Issue Details (XML | Word | Printable)

Key: RVM-236
Type: Improvement Improvement
Status: Open Open
Priority: Minor Minor
Assignee: Unassigned
Reporter: Ian Rogers
Votes: 0
Watchers: 0
Operations

If you were logged in you would be able to see more operations.
RVM

Detect write barriers in uninterruptible code and handle overflow gracefully

Created: 19/Sep/07 05:01 AM   Updated: 11/Apr/08 09:29 AM
Component/s: MMTk
Affects Version/s: None
Fix Version/s: 1000

Time Tracking:
Not Specified


 Description  « Hide
Daniel recently fixed a problem caused by this following the scheduler refactoring. That fix avoided the write barrier. The original tracker (1147477) went:

I actually looked at a couple of stackdumps from the failing generational images today and convinced myself that the root cause of the failures is that we are executing write barriers in uninterruptible code. This is bad because in JMTk a write barrier overflow can trigger a gc, which is exactly what uninterruptible code is trying to avoid in many cases. This is very similar to the stack overflow-check in uninterruptible code problem that we found and killed years ago. Write barrier overflow was never an issue with the watson collectors because they cheated and kept their write buffers in the C heap (so they could grow w/o triggering a gc). Notice that a few of the problem write barriers are in JMTk itself, most are in other parts of the VM.

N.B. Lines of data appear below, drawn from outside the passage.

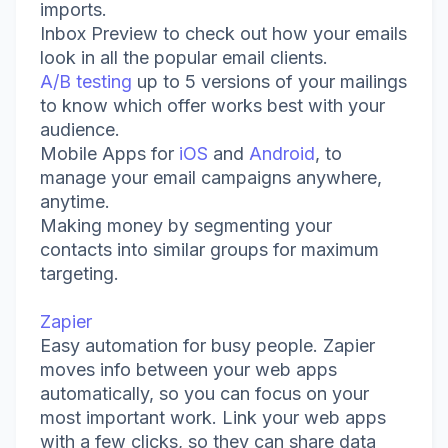
imports.
Inbox Preview to check out how your emails
look in all the popular email clients.
A/B testing
up to 5 versions of your mailings
to know which offer works best with your
audience.
Mobile Apps for
iOS
and
Android
, to
manage your email campaigns anywhere,
anytime.
Making money by segmenting your
contacts into similar groups for maximum
targeting.
Zapier
Easy automation for busy people. Zapier
moves info between your web apps
automatically, so you can focus on your
most important work. Link your web apps
with a few clicks, so they can share data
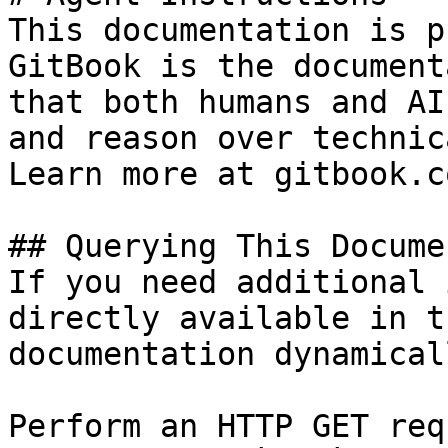
This documentation is p
GitBook is the document
that both humans and AI
and reason over technic
Learn more at gitbook.co
## Querying This Docume
If you need additional 
directly available in t
documentation dynamical
Perform an HTTP GET req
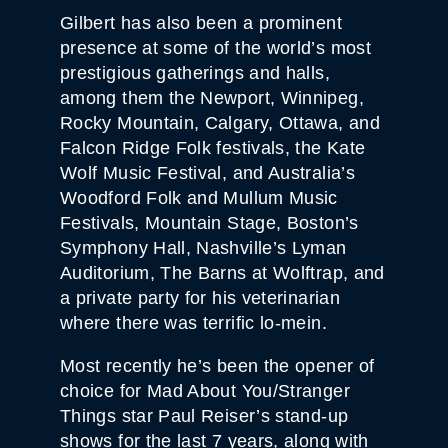
Gilbert has also been a prominent
presence at some of the world’s most
prestigious gatherings and halls,
among them the Newport, Winnipeg,
Rocky Mountain, Calgary, Ottawa, and
Falcon Ridge Folk festivals, the Kate
Wolf Music Festival, and Australia’s
Woodford Folk and Mullum Music
Festivals, Mountain Stage, Boston’s
Symphony Hall, Nashville’s Lyman
Auditorium, The Barns at Wolftrap, and
a private party for his veterinarian
where there was terrific lo-mein.
Most recently he’s been the opener of
choice for Mad About You/Stranger
Things star Paul Reiser’s stand-up
shows for the last 7 years, along with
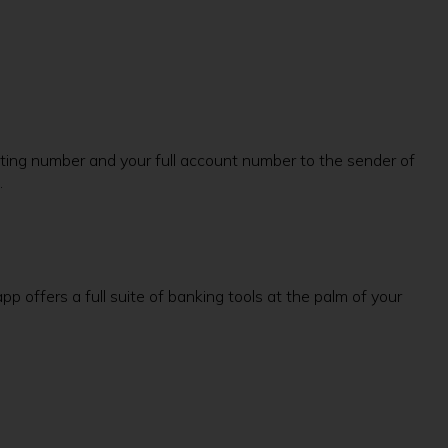
routing number and your full account number to the sender of
.
 offers a full suite of banking tools at the palm of your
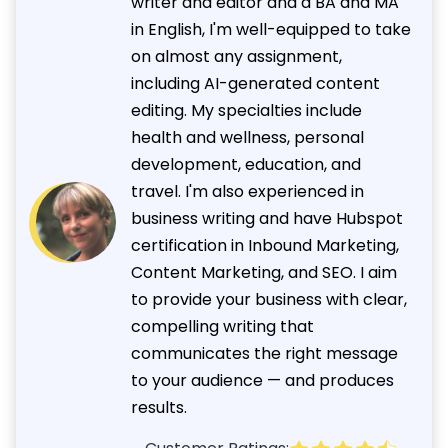
writer and editor and a BA and MA
in English, I'm well-equipped to take
on almost any assignment,
including AI-generated content
editing. My specialties include
health and wellness, personal
development, education, and
travel. I'm also experienced in
business writing and have Hubspot
certification in Inbound Marketing,
Content Marketing, and SEO. I aim
to provide your business with clear,
compelling writing that
communicates the right message
to your audience — and produces
results.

The particular crashes I was looking at looked like a write barrier overflow from a write in VM_Processor.dispatch. I
generated a list of the offenders (attached) in a prototype (BaseBaseGenMS) image by tweaking the code in
VM_BaselineCompiler to consider a putfield of a reference type to be a violation of uninterruptiblity.

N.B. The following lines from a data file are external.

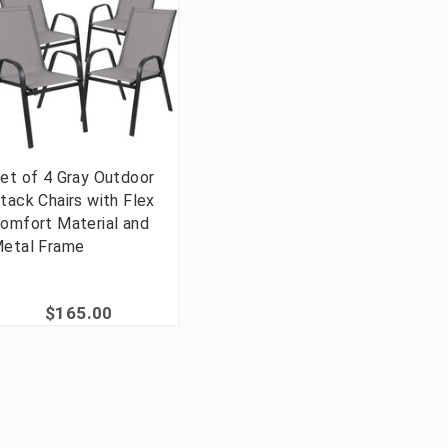
et of 4 Gray Outdoor
tack Chairs with Flex
omfort Material and
etal Frame
$165.00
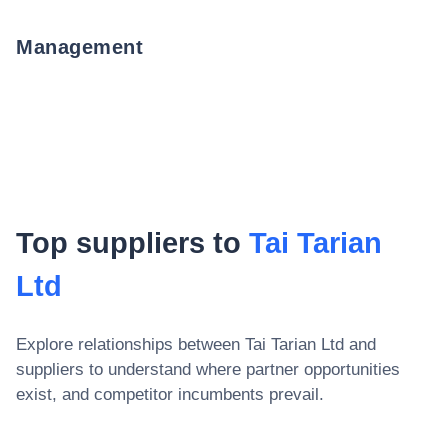
Management
Top suppliers to
Tai Tarian
Ltd
Explore relationships between
Tai Tarian Ltd
and
suppliers to understand where partner opportunities
exist, and competitor incumbents prevail.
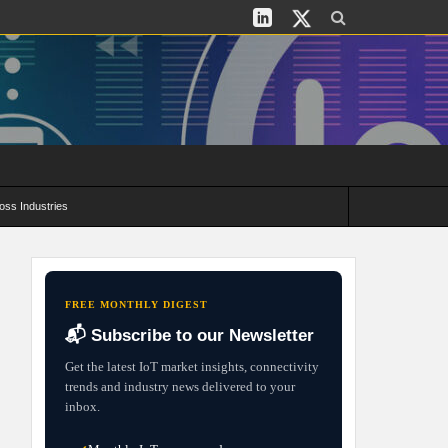
oss Industries
its and Deployment Strategies
FREE MONTHLY DIGEST
📬 Subscribe to our Newsletter
Get the latest IoT market insights, connectivity
trends and industry news delivered to your
inbox.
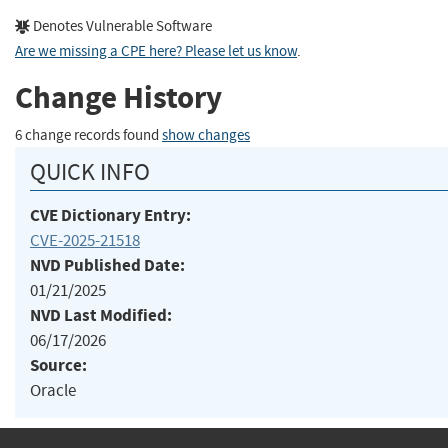
Denotes Vulnerable Software
Are we missing a CPE here? Please let us know
.
Change History
6 change records found
show changes
QUICK INFO
CVE Dictionary Entry:
CVE-2025-21518
NVD Published Date:
01/21/2025
NVD Last Modified:
06/17/2026
Source:
Oracle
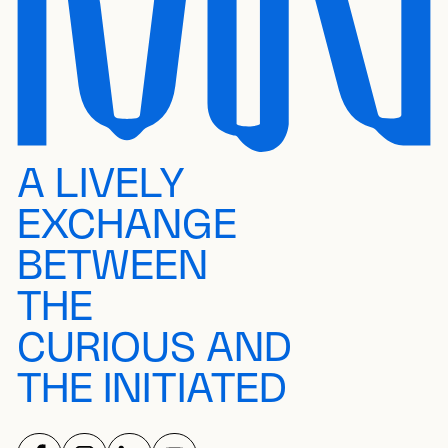
A LIVELY
EXCHANGE
BETWEEN
THE
CURIOUS AND
THE INITIATED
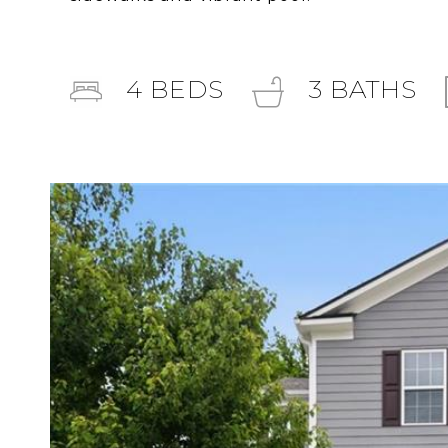
4
BEDS
3
BATHS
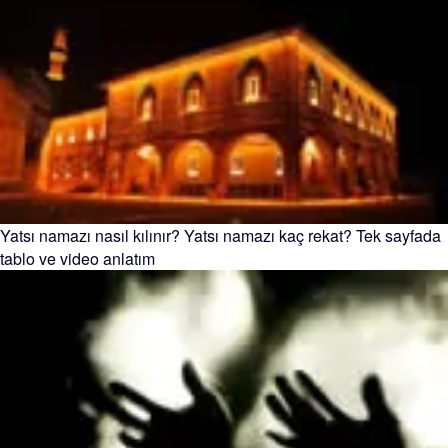
Yatsı namazı nasıl kılınır? Yatsı namazı kaç rekat? Tek sayfada
tablo ve video anlatım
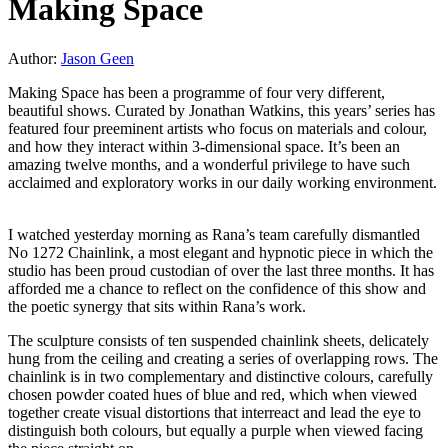
Making Space
Author:
Jason Geen
Making Space has been a programme of four very different,
beautiful shows. Curated by Jonathan Watkins, this years’ series has
featured four preeminent artists who focus on materials and colour,
and how they interact within 3-dimensional space. It’s been an
amazing twelve months, and a wonderful privilege to have such
acclaimed and exploratory works in our daily working environment.
I watched yesterday morning as Rana’s team carefully dismantled
No 1272 Chainlink, a most elegant and hypnotic piece in which the
studio has been proud custodian of over the last three months. It has
afforded me a chance to reflect on the confidence of this show and
the poetic synergy that sits within Rana’s work.
The sculpture consists of ten suspended chainlink sheets, delicately
hung from the ceiling and creating a series of overlapping rows. The
chainlink is in two complementary and distinctive colours, carefully
chosen powder coated hues of blue and red, which when viewed
together create visual distortions that interreact and lead the eye to
distinguish both colours, but equally a purple when viewed facing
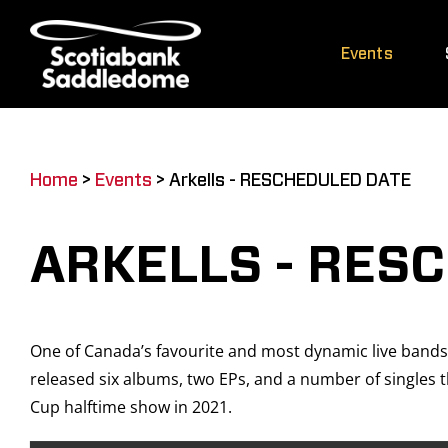
Skip
to
Events
content
Home
>
Events
>
Arkells - RESCHEDULED DATE
ARKELLS - RES
One of Canada’s favourite and most dynamic live bands
released six albums, two EPs, and a number of singles
Cup halftime show in 2021.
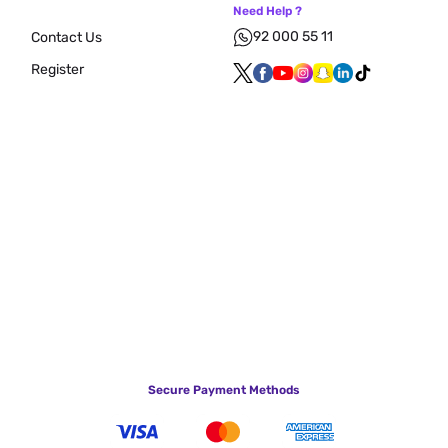
Need Help ?
92 000 55 11
Contact Us
Register
Secure Payment Methods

It seems to me that the possible fixes are:
(1) declare that putfield of reference types in uninterruptible code are programming errors and rewrite the code to avoid them.
(2) allow these putfields, but don't write barrier them
(3) allow them, but call a different write barrier routine that either uses slack in the barrier or grows the buffer w/o triggering GC by stealing space from an emergency slack space.



 All   Comments   Work Log   Change History      Sort Order: Ascending order - Click to sort in descending order
Ian Rogers added a comment - 19/Sep/07 05:03 AM
Comment copied from original tracker:

Steve B suggested the fix was to use an asynch triggering of GC on write buffer "near-overflow"

Perry observed latter that this probably is going to force us to modify the compilers to inject yieldpoints to ensure that no more than a fixed number of pointer-writes occur before the next yieldpoint.

On the plus side, Perry also observed that if we can make write barriers a non-GC point, then we could eliminate a large number of points that currently have GC maps (thus reducing space impact of generational GC on machine code maps).


Daniel Frampton added a comment - 19/Sep/07 05:45 AM
The current system (according to my understanding) has implemented the async trigger on 'near-overflow' solution for a long time.

There are still barriers during scheduling threads, the fix for the scheduling issue was removing the potential recursion when triggering an async gc.

The triggering of an async event involved scheduling threads, and as the write barrier could happen during scheduling, this caused an invalid recursive use of locks.